■ **What needs to be done**: Wherever the string "Courtyard" appears in the records, return the line that holds it.

■ **Data to process**:
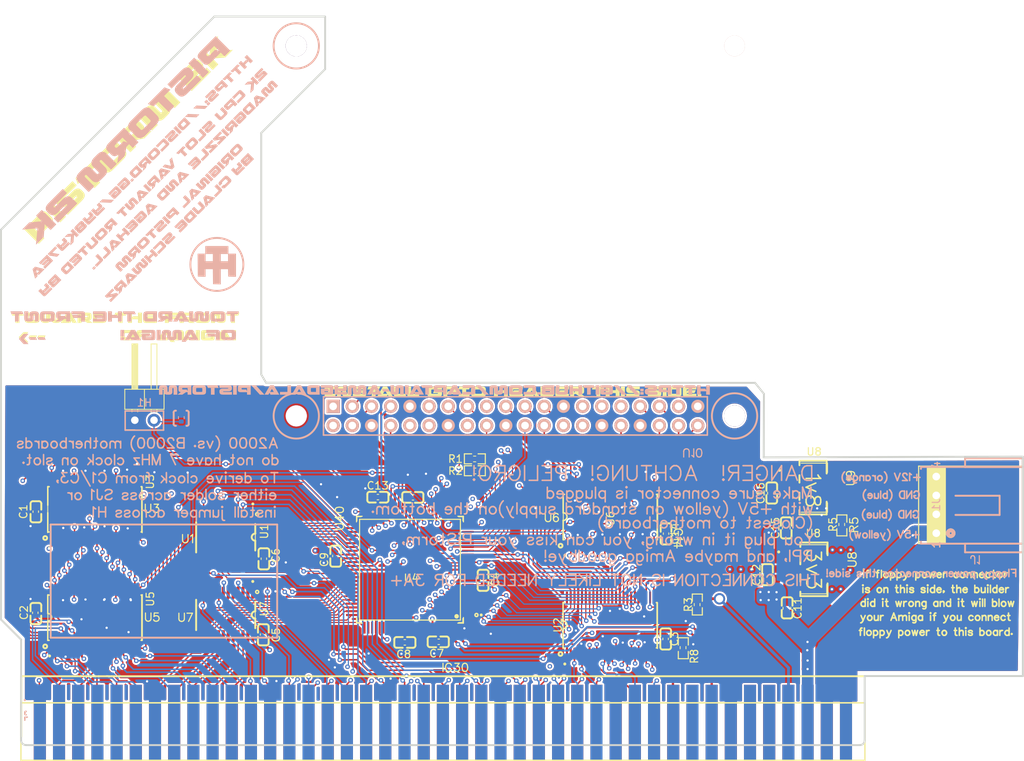
<source format=kicad_pcb>
(kicad_pcb (version 20221018) (generator pcbnew)

  (general
    (thickness 1.6)
  )

  (paper "A4")
  (layers
    (0 "F.Cu" signal)
    (1 "In1.Cu" signal)
    (2 "In2.Cu" signal)
    (31 "B.Cu" signal)
    (32 "B.Adhes" user "B.Adhesive")
    (33 "F.Adhes" user "F.Adhesive")
    (34 "B.Paste" user)
    (35 "F.Paste" user)
    (36 "B.SilkS" user "B.Silkscreen")
    (37 "F.SilkS" user "F.Silkscreen")
    (38 "B.Mask" user)
    (39 "F.Mask" user)
    (40 "Dwgs.User" user "User.Drawings")
    (41 "Cmts.User" user "User.Comments")
    (42 "Eco1.User" user "User.Eco1")
    (43 "Eco2.User" user "User.Eco2")
    (44 "Edge.Cuts" user)
    (45 "Margin" user)
    (46 "B.CrtYd" user "B.Courtyard")
    (47 "F.CrtYd" user "F.Courtyard")
  )

  (setup
    (pad_to_mask_clearance 0)
    (pcbplotparams
      (layerselection 0x00010fc_ffffffff)
      (plot_on_all_layers_selection 0x0000000_00000000)
      (disableapertmacros false)
      (usegerberextensions false)
      (usegerberattributes true)
      (usegerberadvancedattributes true)
      (creategerberjobfile true)
      (dashed_line_dash_ratio 12.000000)
      (dashed_line_gap_ratio 3.000000)
      (svgprecision 4)
      (plotframeref false)
      (viasonmask false)
      (mode 1)
      (useauxorigin false)
      (hpglpennumber 1)
      (hpglpenspeed 20)
      (hpglpendiameter 15.000000)
      (dxfpolygonmode true)
      (dxfimperialunits true)
      (dxfusepcbnewfont true)
      (psnegative false)
      (psa4output false)
      (plotreference true)
      (plotvalue true)
      (plotinvisibletext false)
      (sketchpadsonfab false)
      (subtractmaskfromsilk false)
      (outputformat 1)
      (mirror false)
      (drillshape 1)
      (scaleselection 1)
      (outputdirectory "")
    )
  )

  (net 0 "")
  (net 1 "+5V")
  (net 2 "GND")
  (net 3 "-5V")
  (net 4 "+12V")
  (net 5 "CFGINn")
  (net 6 "CCKQ")
  (net 7 "INT6")
  (net 8 "XRDY")
  (net 9 "BOSS")
  (net 10 "IPL1")
  (net 11 "A4")
  (net 12 "A3")
  (net 13 "A7")
  (net 14 "A8")
  (net 15 "A9")
  (net 16 "A10")
  (net 17 "A11")
  (net 18 "A12")
  (net 19 "IPL2")
  (net 20 "IPL0")
  (net 21 "BEER")
  (net 22 "VPA")
  (net 23 "E")
  (net 24 "A18")
  (net 25 "D6")
  (net 26 "D7")
  (net 27 "BGACK")
  (net 28 "D8")
  (net 29 "D9")
  (net 30 "D10")
  (net 31 "AS")
  (net 32 "UDS")
  (net 33 "LDS")
  (net 34 "R_W")
  (net 35 "DTACK")
  (net 36 "CBG")
  (net 37 "CBR")
  (net 38 "A21")
  (net 39 "D5")
  (net 40 "A20")
  (net 41 "A19")
  (net 42 "DATA_RD_LTCH_LB")
  (net 43 "+3.3V")
  (net 44 "SD6")
  (net 45 "SD7")
  (net 46 "SD10")
  (net 47 "SD15")
  (net 48 "TMS")
  (net 49 "TDO")
  (net 50 "SD0")
  (net 51 "SWE")
  (net 52 "AUX1")
  (net 53 "SD4")
  (net 54 "SD8")
  (net 55 "SD12")
  (net 56 "SD13")
  (net 57 "SA2")
  (net 58 "SA1")
  (net 59 "PICLK")
  (net 60 "SD9")
  (net 61 "TDI")
  (net 62 "SD14")
  (net 63 "SD2")
  (net 64 "SD1")
  (net 65 "SD3")
  (net 66 "AUX0")
  (net 67 "SA0")
  (net 68 "SOE")
  (net 69 "SD5")
  (net 70 "SD11")
  (net 71 "TCK")
  (net 72 "D0")
  (net 73 "D1")
  (net 74 "D2")
  (net 75 "D3")
  (net 76 "VCC")
  (net 77 "D4")
  (net 78 "D11")
  (net 79 "D12")
  (net 80 "D13")
  (net 81 "D14")
  (net 82 "D15")
  (net 83 "DATA_RD_LTCH_HB")
  (net 84 "DATA_RD_OE")
  (net 85 "56_1B5")
  (net 86 "55_1B4")
  (net 87 "54_1B3")
  (net 88 "53_1B2")
  (net 89 "VMA")
  (net 90 "52_1B1")
  (net 91 "FC2")
  (net 92 "57_2B1")
  (net 93 "58_2B2")
  (net 94 "61_2B3")
  (net 95 "64_2B4")
  (net 96 "FC1")
  (net 97 "FC0")
  (net 98 "66_2B5")
  (net 99 "71_1B5")
  (net 100 "70_1B4")
  (net 101 "69_1B1")
  (net 102 "68_1B2")
  (net 103 "HLT")
  (net 104 "RST")
  (net 105 "67_1B1")
  (net 106 "72_2B1")
  (net 107 "73_2B2")
  (net 108 "74_2B3")
  (net 109 "75_2B4")
  (net 110 "76_2B5")
  (net 111 "DATA_WR_OE")
  (net 112 "62_GCLK2")
  (net 113 "CLK_SEL")
  (net 114 "VCC_INT")
  (net 115 "DATA_WR_LTCH_HB")
  (net 116 "DATA_WR_LTCH_LB")
  (net 117 "ADDR_LTCH_8")
  (net 118 "ADDR_OE")
  (net 119 "ADDR_LTCH_0")
  (net 120 "ADDR_LTCH_16")
  (net 121 "ADDR_LTCH_24")
  (net 122 "CCK")
  (net 123 "28MHz")
  (net 124 "CFGOUTn")
  (net 125 "CDAC")
  (net 126 "OVR")
  (net 127 "INT2")
  (net 128 "A5")
  (net 129 "A6")
  (net 130 "A2")
  (net 131 "A1")
  (net 132 "A13")
  (net 133 "A14")
  (net 134 "A15")
  (net 135 "A16")
  (net 136 "A17")
  (net 137 "A22")
  (net 138 "A23")
  (net 139 "V7M")

  (footprint "Resistor_SMD:R_0402_1005Metric" (layer "F.Cu") (at -52.53 -25.47))

  (footprint "Capacitor_SMD:C_0402_1005Metric" (layer "F.Cu") (at -57.28 -1.26 180))

  (footprint "Resistor_SMD:R_0402_1005Metric" (layer "F.Cu") (at -23.09 -6.18 90))

  (footprint "Capacitor_SMD:C_0402_1005Metric" (layer "F.Cu") (at -60.69 -20.39))

  (footprint "Capacitor_SMD:C_0402_1005Metric" (layer "F.Cu") (at -51.4 -9.4 90))

  (footprint "Capacitor_SMD:C_0402_1005Metric" (layer "F.Cu") (at -80.53 -2.22 90))

  (footprint "Capacitor_SMD:C_0402_1005Metric" (layer "F.Cu") (at -27.2 -15.58 -90))

  (footprint "footprints:SOP50P810X120-48N" (layer "F.Cu") (at -34.55 -17.8 90))

  (footprint "Capacitor_SMD:C_0402_1005Metric" (layer "F.Cu") (at -65.33 -20.42 180))

  (footprint "Capacitor_SMD:C_0402_1005Metric" (layer "F.Cu") (at -80.42 -12.26 -90))

  (footprint "Capacitor_SMD:C_0402_1005Metric" (layer "F.Cu") (at -110.67 -5.1 90))

  (footprint "Capacitor_SMD:C_0402_1005Metric" (layer "F.Cu") (at -27.26 -1.64 -90))

  (footprint "footprints:A500_Edge" (layer "F.Cu") (at -68.16 6.9))

  (footprint "footprints:VREG_LM1117IMPX-3.3" (layer "F.Cu") (at -7.58 -21.67))

  (footprint "Resistor_SMD:R_0402_1005Metric" (layer "F.Cu") (at -52.52 -23.88))

  (footprint "footprints:QFP50P1600X1600X120-100N" (layer "F.Cu") (at -61.1 -10.81 180))

  (footprint "Resistor_SMD:R_0402_1005Metric" (layer "F.Cu") (at -24.95 -0.48 90))

  (footprint "Capacitor_SMD:C_0402_1005Metric" (layer "F.Cu") (at -110.61 -18.49 90))

  (footprint "footprints:SOP50P810X120-48N" (layer "F.Cu") (at -102.77 -18.74 90))

  (footprint "footprints:CONN_171826-4_TYCO_TYC" (layer "F.Cu") (at 8.55977 -15.63945 90))

  (footprint "Resistor_SMD:R_0402_1005Metric" (layer "F.Cu") (at -3.95 -16.79 90))

  (footprint "Capacitor_SMD:C_0603_1608Metric" (layer "F.Cu") (at -13.25 -20.94 90))

  (footprint "footprints:VREG_LM1117IMPX-3.3" (layer "F.Cu") (at -7.695 -10.86))

  (footprint "footprints:SOP50P810X120-48N" (layer "F.Cu") (at -34.57 -3.41 90))

  (footprint "Capacitor_SMD:C_0603_1608Metric" (layer "F.Cu") (at -11.29 -16.32 90))

  (footprint "Capacitor_SMD:C_0603_1608Metric" (layer "F.Cu") (at -11.21 -5.7 -90))

  (footprint "footprints:SOP50P810X120-48N" (layer "F.Cu") (at -102.75 -4.47 90))

  (footprint "footprints:SOP65P640X120-24N" (layer "F.Cu") (at -85.465 -4.88 -90))

  (footprint "Capacitor_SMD:C_0402_1005Metric" (layer "F.Cu") (at -70.96 -12.62 -90))

  (footprint "Capacitor_SMD:C_0402_1005Metric" (layer "F.Cu") (at -61.77 -1.18 180))

  (footprint "Capacitor_SMD:C_0603_1608Metric" (layer "F.Cu") (at -13.8 -10.12 90))

  (footprint "Connector_PinHeader_2.54mm:PinHeader_1x02_P2.54mm_Horizontal" (layer "F.Cu") (at -97.5 -30.6 90))

  (footprint "footprints:SOP65P640X120-24N" (layer "F.Cu") (at -85.455 -15.14 -90))

  (footprint "footprints:raspberrypi_2_3" (layer "B.Cu") (at -47.13 -31.17))

  (footprint "Resistor_SMD:R_0402_1005Metric" (layer "B.Cu") (at -91.35 -30.93 90))

  (gr_poly
    (pts
      (xy -76.19949 -27.82418)
      (xy -75.94651 -27.82418)
      (xy -75.69505 -27.84348)
      (xy -75.44511 -27.88209)
      (xy -75.19924 -27.93949)
      (xy -74.95845 -28.01569)
      (xy -74.72426 -28.11018)
      (xy -74.49769 -28.22245)
      (xy -74.28078 -28.35148)
      (xy -74.07402 -28.49677)
      (xy -73.87895 -28.6573)
      (xy -73.69708 -28.83256)
      (xy -73.52894 -29.02102)
      (xy -73.37603 -29.22219)
      (xy -73.23887 -29.43403)
      (xy -73.11796 -29.65602)
      (xy -73.01484 -29.88666)
      (xy -72.9295 -30.1244)
      (xy -72.86244 -30.36773)
      (xy -72.81418 -30.61564)
      (xy -72.78522 -30.86659)
      (xy -72.77555 -31.11906)
      (xy -72.78522 -31.37154)
      (xy -72.81418 -31.62249)
      (xy -72.86244 -31.8704)
      (xy -72.9295 -32.11373)
      (xy -73.01484 -32.35147)
      (xy -73.11796 -32.5821)
      (xy -73.23887 -32.8041)
      (xy -73.37603 -33.01594)
      (xy -73.52894 -33.2171)
      (xy -73.69708 -33.40557)
      (xy -73.87895 -33.58083)
      (xy -74.07402 -33.74136)
      (xy -74.28078 -33.88665)
      (xy -74.49769 -34.01565)
      (xy -74.72426 -34.12795)
      (xy -74.95845 -34.22244)
      (xy -75.19924 -34.29864)
      (xy -75.44511 -34.35604)
      (xy -75.69505 -34.39465)
      (xy -75.94651 -34.41395)
      (xy -76.19949 -34.41395)
      (xy -76.45095 -34.39465)
      (xy -76.70089 -34.35604)
      (xy -76.94676 -34.29864)
      (xy -77.18755 -34.22244)
      (xy -77.42174 -34.12795)
      (xy -77.64831 -34.01565)
      (xy -77.86522 -33.88665)
      (xy -78.07198 -33.74136)
      (xy -78.26705 -33.58083)
      (xy -78.44892 -33.40557)
      (xy -78.61706 -33.2171)
      (xy -78.76997 -33.01594)
      (xy -78.90713 -32.8041)
      (xy -79.02804 -32.5821)
      (xy -79.13116 -32.35147)
      (xy -79.21648 -32.11373)
      (xy -79.28356 -31.8704)
      (xy -79.33182 -31.62249)
      (xy -79.36078 -31.37154)
      (xy -79.37043 -31.11906)
      (xy -79.36078 -30.86659)
      (xy -79.33182 -30.61564)
      (xy -79.28356 -30.36773)
      (xy -79.21648 -30.1244)
      (xy -79.13116 -29.88666)
      (xy -79.02804 -29.65602)
      (xy -78.90713 -29.43403)
      (xy -78.76997 -29.22219)
      (xy -78.61706 -29.02102)
      (xy -78.44892 -28.83256)
      (xy -78.26705 -28.6573)
      (xy -78.07198 -28.49677)
      (xy -77.86522 -28.35148)
      (xy -77.64831 -28.22245)
      (xy -77.42174 -28.11018)
      (xy -77.18755 -28.01569)
      (xy -76.94676 -27.93949)
      (xy -76.70089 -27.88209)
      (xy -76.45095 -27.84348)
    )

    (stroke (width 0) (type solid)) (fill solid) (layer "F.Cu") (tstamp 16ae8525-4a9d-4b98-aab0-930d9b911538))
  (gr_poly
    (pts
      (xy -91.9988 -31.6357)
      (xy -91.9988 -31.0007)
      (xy -90.7288 -31.0007)
      (xy -90.7288 -31.6357)
    )

    (stroke (width 0) (type solid)) (fill solid) (layer "B.Paste") (tstamp 8922e171-40ec-4067-bc5a-66ef0a8087a2))
  (gr_poly
    (pts
      (xy -91.9988 -30.72127)
      (xy -91.9988 -30.08627)
      (xy -90.7288 -30.08627)
      (xy -90.7288 -30.72127)
    )

    (stroke (width 0) (type solid)) (fill solid) (layer "B.Paste") (tstamp bec0f149-386c-47d3-b9da-0f0fd98e7cd0))
  (gr_poly
    (pts
      (xy -84.27362 -17.2987)
      (xy -84.6724 -17.2987)
      (xy -84.6724 -18.9497)
      (xy -84.27362 -18.9497)
    )

    (stroke (width 0) (type solid)) (fill solid) (layer "F.Paste") (tstamp 0243e467-4eb4-4e11-9702-47a3a17d6937))
  (gr_poly
    (pts
      (xy -86.2236 -17.2987)
      (xy -86.62238 -17.2987)
      (xy -86.62238 -18.9497)
      (xy -86.2236 -18.9497)
    )

    (stroke (width 0) (type solid)) (fill solid) (layer "F.Paste") (tstamp 0f487bc3-14f8-411a-ad6c-c3bba58e2536))
  (gr_poly
    (pts
      (xy -85.57362 -17.2987)
      (xy -85.9724 -17.2987)
      (xy -85.9724 -18.9497)
      (xy -85.57362 -18.9497)
    )

    (stroke (width 0) (type solid)) (fill solid) (layer "F.Paste") (tstamp 63dc40ce-1300-4ac0-b7b9-35486e213bf4))
  (gr_poly
    (pts
      (xy -84.92363 -17.2987)
      (xy -85.32241 -17.2987)
      (xy -85.32241 -18.9497)
      (xy -84.92363 -18.9497)
    )

    (stroke (width 0) (type solid)) (fill solid) (layer "F.Paste") (tstamp 721ad2c4-55a8-4f19-bd1e-28aef3ae33e1))
  (gr_poly
    (pts
      (xy -81.6737 -17.2987)
      (xy -82.07248 -17.2987)
      (xy -82.07248 -18.9497)
      (xy -81.6737 -18.9497)
    )

    (stroke (width 0) (type solid)) (fill solid) (layer "F.Paste") (tstamp 960290b0-04da-4f34-80c7-3a928801c29f))
  (gr_poly
    (pts
      (xy -88.17356 -17.2987)
      (xy -88.57234 -17.2987)
      (xy -88.57234 -18.9497)
      (xy -88.17356 -18.9497)
    )

    (stroke (width 0) (type solid)) (fill solid) (layer "F.Paste") (tstamp 96612ba1-4cfc-4c1a-ba40-9dace41ec9b6))
  (gr_poly
    (pts
      (xy -88.82355 -17.2987)
      (xy -89.22233 -17.2987)
      (xy -89.22233 -18.9497)
      (xy -88.82355 -18.9497)
    )

    (stroke (width 0) (type solid)) (fill solid) (layer "F.Paste") (tstamp be648f04-9647-409e-b29d-25eea1736310))
  (gr_poly
    (pts
      (xy -86.87359 -17.2987)
      (xy -87.27237 -17.2987)
      (xy -87.27237 -18.9497)
      (xy -86.87359 -18.9497)
    )

    (stroke (width 0) (type solid)) (fill solid) (layer "F.Paste") (tstamp d2949a80-2fc2-4587-95c7-38b368e4c61b))
  (gr_poly
    (pts
      (xy -87.52357 -17.2987)
      (xy -87.92235 -17.2987)
      (xy -87.92235 -18.9497)
      (xy -87.52357 -18.9497)
    )

    (stroke (width 0) (type solid)) (fill solid) (layer "F.Paste") (tstamp d5a9bbfa-54d0-4142-b4fa-bf4dc4c273ed))
  (gr_poly
    (pts
      (xy -83.62366 -17.2987)
      (xy -84.02244 -17.2987)
      (xy -84.02244 -18.9497)
      (xy -83.62366 -18.9497)
    )

    (stroke (width 0) (type solid)) (fill solid) (layer "F.Paste") (tstamp d5d87328-86cc-4f50-98fb-2e6a247b544f))
  (gr_poly
    (pts
      (xy -82.97367 -17.2987)
      (xy -83.37245 -17.2987)
      (xy -83.37245 -18.9497)
      (xy -82.97367 -18.9497)
    )

    (stroke (width 0) (type solid)) (fill solid) (layer "F.Paste") (tstamp dc3c6cc9-8be1-48ac-b2f4-c5f482692f38))
  (gr_
... [3118246 chars truncated]
</source>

■ **Result**:
    (46 "B.CrtYd" user "B.Courtyard")
    (47 "F.CrtYd" user "F.Courtyard")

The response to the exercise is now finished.